Outra questão levantada pelos produtores é o status das negociações do Acordo de Parceria Estratégica Mercosul-UE. A questão está provocando tensões em ambos os lados do Atlântico. A UE teve que começar a se comprometer com a rigidez do Pacto Verde, aprovado em dezembro de 2019, especialmente no capítulo ligado ao campo, mas removendo a meta de redução das emissões agrícolas do seu roteiro climático para 2040.

A parte que mais preocupa e exalta os agricultores argentinos está relacionada à abertura das importações para o país, que, segundo eles, gera desigualdade na produção e uma diferença de preços que os afeta. O acordo comercial UE-Mercosul ainda não conseguiu se cristalizar, em parte devido à exigência de a América do Sul aderir às medidas climáticas promovidas pela Europa.

Enquanto os produtores ajustam seus números à nova realidade — como a alta acentuada dos insumos e preços atrelados ao dólar diante da desvalorização das commodities, danos causados pelas altas temperaturas e retenção de impostos sobre os itens mais produtivos —, o governo começa a jogar uma corda em torno do seu principal aliado, não só para receber divisas, mas também em contrapartida ao forte apoio que vem manifestando desde o início da campanha presidencial.
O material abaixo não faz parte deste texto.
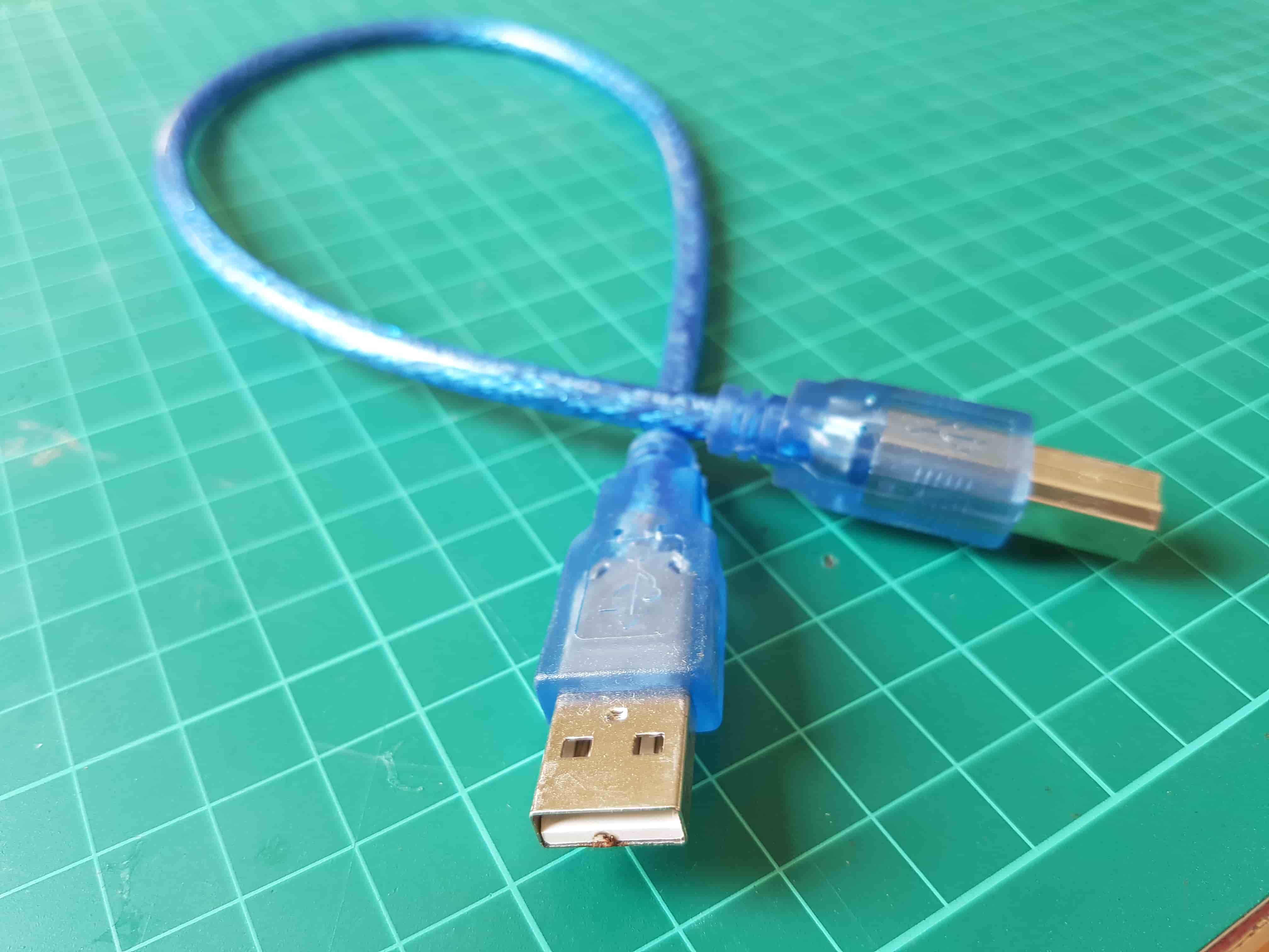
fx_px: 953
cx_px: 634
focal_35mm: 26
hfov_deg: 67.3
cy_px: 476
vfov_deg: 53.1
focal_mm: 4.2
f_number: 1.7
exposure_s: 1/109
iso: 50
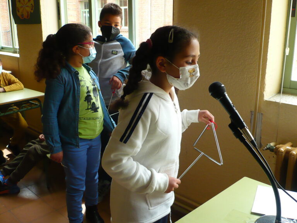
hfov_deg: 52.6
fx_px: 300
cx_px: 148
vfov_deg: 40.7
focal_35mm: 35
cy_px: 112
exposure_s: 1/160
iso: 200
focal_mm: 5.8
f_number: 2.8
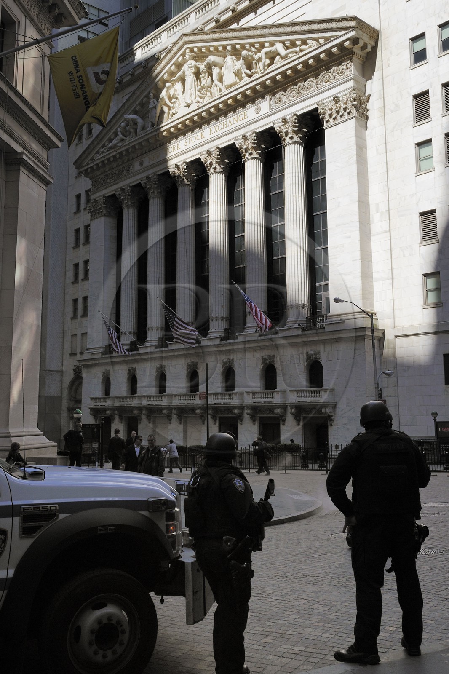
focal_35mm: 32
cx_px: 224
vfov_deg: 58.7
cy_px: 337
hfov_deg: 41.1
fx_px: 599
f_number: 13
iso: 400
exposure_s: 1/200
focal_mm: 32
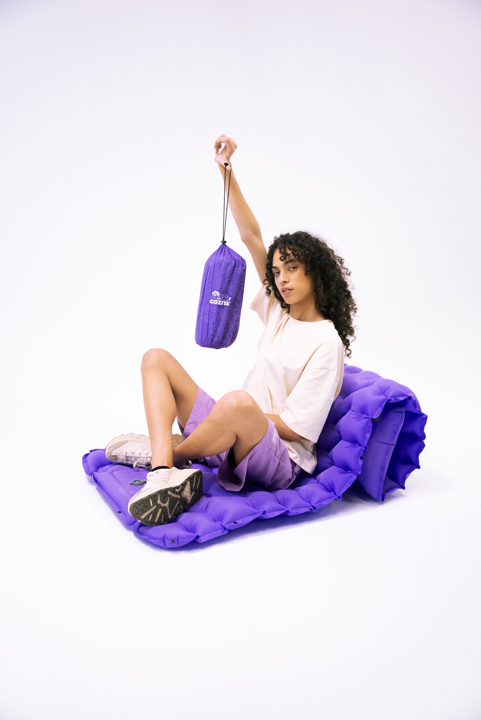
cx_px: 240
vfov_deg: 57.1
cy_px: 360
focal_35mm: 33
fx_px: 663
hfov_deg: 39.9
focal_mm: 33.1
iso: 1000
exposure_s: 1/400
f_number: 2.8
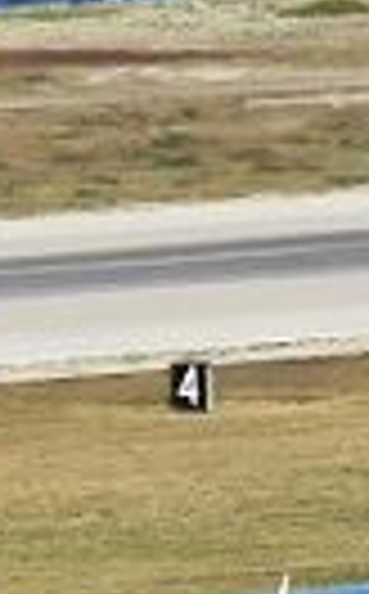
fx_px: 29267
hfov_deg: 0.7
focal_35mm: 1811
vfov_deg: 1.2
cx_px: 248
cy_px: 619
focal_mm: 240
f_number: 6.3
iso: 800
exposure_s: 1/2500
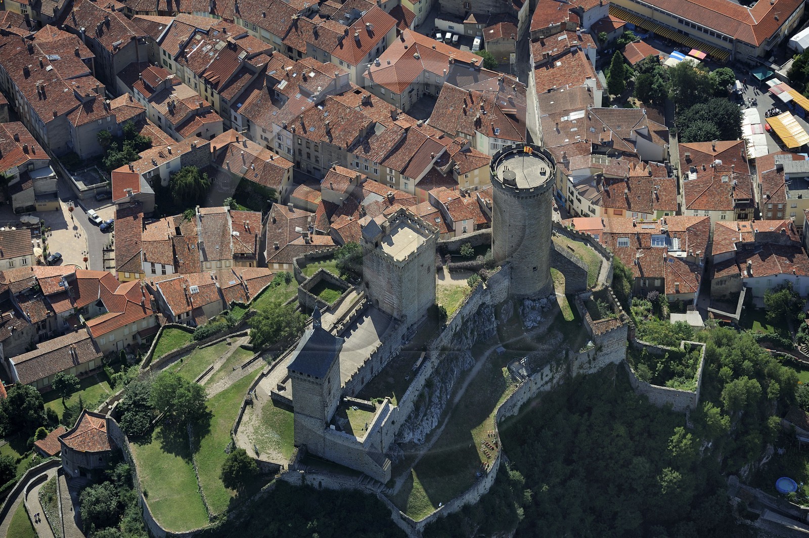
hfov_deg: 13.7
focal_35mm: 150
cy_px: 269
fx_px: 3368
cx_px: 404
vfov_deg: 9.1
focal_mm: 150
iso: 200
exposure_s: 1/1000
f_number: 5
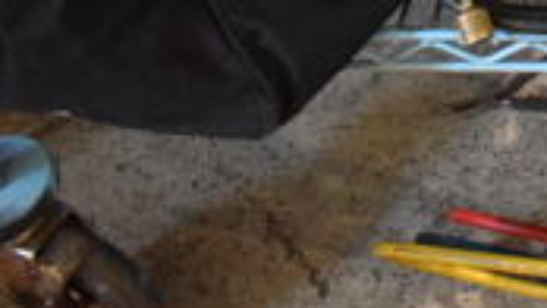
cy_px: -264
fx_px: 1436
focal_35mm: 99
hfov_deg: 18.9
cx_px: 824
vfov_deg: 11.3
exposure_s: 1/125
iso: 5600
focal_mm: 18
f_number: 3.5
Assim, por exemplo, o BCRA (Banco Central da República Argentina) suspendeu o controle sobre a compra de dólares — o chamado “cepo” — do MEP (categoria de dólar criada em 2022 para aumentar a captação da moeda) para as empresas que venderam dólares de soja. De acordo com Di Stefano, a medida gerou muitos problemas para cooperativas, trades e outras empresas do setor agrícola que buscavam cobertura no dólar financeiro. A resistência política do campo está sendo posta à prova diante da mudança de governo.